Una posizione che porta a mettere in discussione l'effettiva utilità dell'intervento previsto dal Masterplan.

Il nodo della metropolitana M5

Tra gli aspetti sollevati dai comitati c'è anche il futuro prolungamento della metropolitana lilla fino a Monza.

Pur riconoscendo l'importanza dell'opera, il Coordinamento sottolinea che il completamento dell'infrastruttura richiederà ancora diversi anni e che il nuovo capolinea potrebbe generare un ulteriore aumento della domanda di parcheggi e del traffico veicolare nella zona.

Nel frattempo resta alta l'attenzione sull'iter amministrativo del progetto, in attesa degli ultimi passaggi necessari per l'avvio dei lavori.

La questione del bosco urbano

La critica più dura riguarda però l'abbattimento del bosco spontaneo sviluppatosi negli ultimi vent'anni nell'area dell'ex caserma.

Secondo i comitati, il progetto comporterebbe la perdita di circa 25 mila metri quadrati di vegetazione che nel tempo hanno assunto un'importante funzione ambientale.

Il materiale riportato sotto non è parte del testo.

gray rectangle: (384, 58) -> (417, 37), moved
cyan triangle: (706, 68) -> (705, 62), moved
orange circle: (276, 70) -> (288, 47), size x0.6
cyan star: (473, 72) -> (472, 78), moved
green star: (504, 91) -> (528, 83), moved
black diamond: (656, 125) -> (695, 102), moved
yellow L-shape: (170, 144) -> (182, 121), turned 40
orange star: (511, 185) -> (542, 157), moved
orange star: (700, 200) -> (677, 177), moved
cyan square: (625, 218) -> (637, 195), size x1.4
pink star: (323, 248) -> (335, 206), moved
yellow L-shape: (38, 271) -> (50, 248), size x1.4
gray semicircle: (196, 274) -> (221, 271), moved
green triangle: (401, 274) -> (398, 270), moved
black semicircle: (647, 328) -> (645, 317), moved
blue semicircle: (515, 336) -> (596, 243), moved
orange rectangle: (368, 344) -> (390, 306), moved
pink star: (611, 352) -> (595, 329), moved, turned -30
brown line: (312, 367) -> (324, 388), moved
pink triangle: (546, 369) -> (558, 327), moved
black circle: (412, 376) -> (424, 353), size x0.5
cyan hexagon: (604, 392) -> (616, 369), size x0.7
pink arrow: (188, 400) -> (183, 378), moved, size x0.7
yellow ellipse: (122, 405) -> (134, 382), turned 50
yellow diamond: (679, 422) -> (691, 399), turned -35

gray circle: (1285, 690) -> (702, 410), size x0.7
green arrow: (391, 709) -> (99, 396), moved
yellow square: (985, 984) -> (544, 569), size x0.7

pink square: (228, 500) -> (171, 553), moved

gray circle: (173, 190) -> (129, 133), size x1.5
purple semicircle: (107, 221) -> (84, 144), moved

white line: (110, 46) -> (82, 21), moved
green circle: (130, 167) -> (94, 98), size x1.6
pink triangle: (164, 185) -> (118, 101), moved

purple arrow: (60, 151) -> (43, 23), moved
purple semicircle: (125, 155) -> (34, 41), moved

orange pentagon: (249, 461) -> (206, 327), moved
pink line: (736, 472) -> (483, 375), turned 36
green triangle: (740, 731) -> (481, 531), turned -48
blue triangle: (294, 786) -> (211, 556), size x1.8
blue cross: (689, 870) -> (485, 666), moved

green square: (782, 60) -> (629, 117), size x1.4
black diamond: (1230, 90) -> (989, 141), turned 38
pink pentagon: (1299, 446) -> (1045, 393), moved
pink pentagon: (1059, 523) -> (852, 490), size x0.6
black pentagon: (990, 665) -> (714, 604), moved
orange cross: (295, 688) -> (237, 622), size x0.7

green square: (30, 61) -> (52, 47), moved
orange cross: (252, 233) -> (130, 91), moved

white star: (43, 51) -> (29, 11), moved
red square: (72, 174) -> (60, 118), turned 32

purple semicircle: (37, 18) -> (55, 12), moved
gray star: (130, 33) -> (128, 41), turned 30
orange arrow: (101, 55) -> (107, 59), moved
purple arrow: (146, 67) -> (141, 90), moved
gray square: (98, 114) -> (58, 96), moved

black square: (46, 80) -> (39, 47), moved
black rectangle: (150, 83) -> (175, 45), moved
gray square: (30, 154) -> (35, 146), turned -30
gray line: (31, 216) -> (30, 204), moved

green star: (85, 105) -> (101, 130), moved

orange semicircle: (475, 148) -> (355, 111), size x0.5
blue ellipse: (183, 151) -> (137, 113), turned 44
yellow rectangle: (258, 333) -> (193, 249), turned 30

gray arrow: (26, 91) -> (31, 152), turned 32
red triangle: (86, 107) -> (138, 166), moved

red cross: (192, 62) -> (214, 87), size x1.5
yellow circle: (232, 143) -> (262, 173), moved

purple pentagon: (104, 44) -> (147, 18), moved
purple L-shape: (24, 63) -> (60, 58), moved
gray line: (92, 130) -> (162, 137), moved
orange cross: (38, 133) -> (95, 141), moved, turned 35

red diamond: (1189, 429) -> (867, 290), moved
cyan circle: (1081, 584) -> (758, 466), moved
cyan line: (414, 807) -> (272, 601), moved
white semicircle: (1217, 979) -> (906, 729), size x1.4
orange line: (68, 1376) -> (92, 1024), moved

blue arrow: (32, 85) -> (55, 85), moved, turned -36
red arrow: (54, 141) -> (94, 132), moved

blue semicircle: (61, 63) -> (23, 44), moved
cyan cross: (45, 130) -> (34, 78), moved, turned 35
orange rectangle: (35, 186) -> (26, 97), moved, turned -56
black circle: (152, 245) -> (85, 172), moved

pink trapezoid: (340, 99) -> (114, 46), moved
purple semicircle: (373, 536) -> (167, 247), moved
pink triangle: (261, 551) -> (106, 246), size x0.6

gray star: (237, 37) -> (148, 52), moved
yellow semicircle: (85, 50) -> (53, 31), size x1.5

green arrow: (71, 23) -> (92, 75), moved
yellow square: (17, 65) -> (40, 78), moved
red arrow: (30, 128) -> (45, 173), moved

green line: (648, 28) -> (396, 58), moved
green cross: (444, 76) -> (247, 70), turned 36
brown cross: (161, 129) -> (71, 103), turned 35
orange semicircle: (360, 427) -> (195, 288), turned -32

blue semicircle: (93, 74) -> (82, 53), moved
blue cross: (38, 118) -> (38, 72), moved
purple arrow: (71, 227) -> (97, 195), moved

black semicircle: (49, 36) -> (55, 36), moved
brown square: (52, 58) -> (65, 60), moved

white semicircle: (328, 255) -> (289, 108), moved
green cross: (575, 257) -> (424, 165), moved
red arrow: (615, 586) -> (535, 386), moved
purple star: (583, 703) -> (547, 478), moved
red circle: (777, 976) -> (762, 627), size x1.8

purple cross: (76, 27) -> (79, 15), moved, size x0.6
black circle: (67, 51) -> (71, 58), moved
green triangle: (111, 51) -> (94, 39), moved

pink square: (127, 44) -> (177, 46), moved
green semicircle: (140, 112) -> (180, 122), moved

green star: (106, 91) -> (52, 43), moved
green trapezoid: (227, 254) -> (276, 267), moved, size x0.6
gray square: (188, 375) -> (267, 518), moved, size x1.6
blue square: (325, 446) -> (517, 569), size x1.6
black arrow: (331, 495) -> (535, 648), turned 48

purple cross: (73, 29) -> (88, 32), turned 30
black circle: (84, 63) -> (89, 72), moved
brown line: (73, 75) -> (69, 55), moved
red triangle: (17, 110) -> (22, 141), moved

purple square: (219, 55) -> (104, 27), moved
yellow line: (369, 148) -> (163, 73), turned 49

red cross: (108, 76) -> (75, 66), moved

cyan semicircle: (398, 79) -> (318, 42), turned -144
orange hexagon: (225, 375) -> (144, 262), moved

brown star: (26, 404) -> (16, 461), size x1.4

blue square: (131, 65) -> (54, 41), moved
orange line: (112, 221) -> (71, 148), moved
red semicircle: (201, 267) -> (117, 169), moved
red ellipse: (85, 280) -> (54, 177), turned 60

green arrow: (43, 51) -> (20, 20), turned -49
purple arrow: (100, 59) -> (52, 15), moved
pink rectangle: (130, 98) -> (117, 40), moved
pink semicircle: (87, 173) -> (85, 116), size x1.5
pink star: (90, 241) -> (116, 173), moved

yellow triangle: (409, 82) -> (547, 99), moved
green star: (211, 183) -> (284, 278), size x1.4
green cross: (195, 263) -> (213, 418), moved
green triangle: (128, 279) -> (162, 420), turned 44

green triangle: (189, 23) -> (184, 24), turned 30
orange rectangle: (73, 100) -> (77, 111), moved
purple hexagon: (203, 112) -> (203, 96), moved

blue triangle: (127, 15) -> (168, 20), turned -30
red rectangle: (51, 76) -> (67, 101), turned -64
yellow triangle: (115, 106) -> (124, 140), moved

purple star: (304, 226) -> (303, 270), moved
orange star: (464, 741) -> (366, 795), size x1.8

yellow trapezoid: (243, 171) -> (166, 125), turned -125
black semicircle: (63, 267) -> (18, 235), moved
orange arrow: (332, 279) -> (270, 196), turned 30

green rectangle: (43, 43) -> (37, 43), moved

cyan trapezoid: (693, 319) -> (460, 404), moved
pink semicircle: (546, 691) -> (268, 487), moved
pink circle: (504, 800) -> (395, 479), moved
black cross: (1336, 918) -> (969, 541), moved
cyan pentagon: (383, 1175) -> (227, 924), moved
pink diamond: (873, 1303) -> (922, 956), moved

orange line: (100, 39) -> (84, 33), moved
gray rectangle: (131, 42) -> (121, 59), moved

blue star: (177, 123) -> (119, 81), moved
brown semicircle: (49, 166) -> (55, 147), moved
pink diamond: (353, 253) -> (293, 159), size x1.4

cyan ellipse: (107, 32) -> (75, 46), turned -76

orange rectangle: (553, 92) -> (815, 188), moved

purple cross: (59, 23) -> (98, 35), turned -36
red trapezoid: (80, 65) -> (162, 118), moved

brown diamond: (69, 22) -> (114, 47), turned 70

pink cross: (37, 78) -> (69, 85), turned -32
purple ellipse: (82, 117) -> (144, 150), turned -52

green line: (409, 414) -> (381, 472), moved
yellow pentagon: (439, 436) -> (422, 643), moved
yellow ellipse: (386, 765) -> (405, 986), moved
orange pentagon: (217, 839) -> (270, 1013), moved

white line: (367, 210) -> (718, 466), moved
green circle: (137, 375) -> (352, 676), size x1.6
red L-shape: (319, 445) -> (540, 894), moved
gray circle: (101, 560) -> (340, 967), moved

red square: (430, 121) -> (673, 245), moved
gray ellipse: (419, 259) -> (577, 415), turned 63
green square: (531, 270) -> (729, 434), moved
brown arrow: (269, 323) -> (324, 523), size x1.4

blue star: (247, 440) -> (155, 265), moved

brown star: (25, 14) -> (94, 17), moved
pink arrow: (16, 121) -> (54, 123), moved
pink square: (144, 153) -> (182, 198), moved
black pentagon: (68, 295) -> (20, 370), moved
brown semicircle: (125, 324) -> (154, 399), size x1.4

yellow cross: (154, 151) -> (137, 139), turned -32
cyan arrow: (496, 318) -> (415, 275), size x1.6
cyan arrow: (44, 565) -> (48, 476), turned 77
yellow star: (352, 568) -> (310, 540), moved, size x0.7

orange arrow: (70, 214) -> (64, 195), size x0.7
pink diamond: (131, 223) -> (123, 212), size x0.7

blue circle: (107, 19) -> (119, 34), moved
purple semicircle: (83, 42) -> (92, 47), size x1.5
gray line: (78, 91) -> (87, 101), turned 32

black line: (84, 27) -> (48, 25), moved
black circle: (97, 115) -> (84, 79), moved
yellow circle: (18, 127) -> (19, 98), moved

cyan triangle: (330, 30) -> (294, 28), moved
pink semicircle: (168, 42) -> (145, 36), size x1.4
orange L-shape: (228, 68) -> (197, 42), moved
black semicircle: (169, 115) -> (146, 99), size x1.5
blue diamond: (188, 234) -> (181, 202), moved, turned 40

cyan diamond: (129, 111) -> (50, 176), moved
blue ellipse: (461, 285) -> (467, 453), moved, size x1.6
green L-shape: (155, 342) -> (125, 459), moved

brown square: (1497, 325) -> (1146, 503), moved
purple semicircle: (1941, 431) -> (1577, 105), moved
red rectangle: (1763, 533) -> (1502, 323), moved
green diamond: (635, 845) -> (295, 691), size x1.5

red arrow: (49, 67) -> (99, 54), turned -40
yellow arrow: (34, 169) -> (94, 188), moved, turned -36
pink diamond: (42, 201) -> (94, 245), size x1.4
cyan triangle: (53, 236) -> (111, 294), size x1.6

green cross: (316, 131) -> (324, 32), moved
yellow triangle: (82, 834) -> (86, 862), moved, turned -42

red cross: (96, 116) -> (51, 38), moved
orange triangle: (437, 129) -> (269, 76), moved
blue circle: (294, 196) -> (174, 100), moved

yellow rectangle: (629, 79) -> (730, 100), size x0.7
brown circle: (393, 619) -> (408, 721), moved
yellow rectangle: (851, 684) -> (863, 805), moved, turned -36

Una scelta che viene considerata incompatibile con gli obiettivi di sostenibilità e tutela del verde urbano.

Le accuse all'amministrazione

Gli esponenti del Coordinamento contestano anche la definizione di "consumo di suolo negativo" utilizzata in passato per descrivere le strategie urbanistiche dell'amministrazione comunale.

A loro giudizio, la trasformazione prevista dal Masterplan sarebbe in contrasto con gli impegni assunti sul fronte della tutela ambientale e della riduzione del consumo di suolo.

Una battaglia che continua

La mobilitazione delle associazioni non si ferma.

Negli ultimi anni il Coordinamento ha promosso iniziative pubbliche e raccolte firme per chiedere la salvaguardia dell'area boschiva, sostenendo che la presenza di spazi verdi in città rappresenti una risorsa fondamentale per la qualità della vita, la biodiversità e il benessere dei cittadini.

Il confronto sul futuro del Polo istituzionale si preannuncia quindi ancora lungo e destinato a rimanere al centro del dibattito cittadino nei prossimi mesi.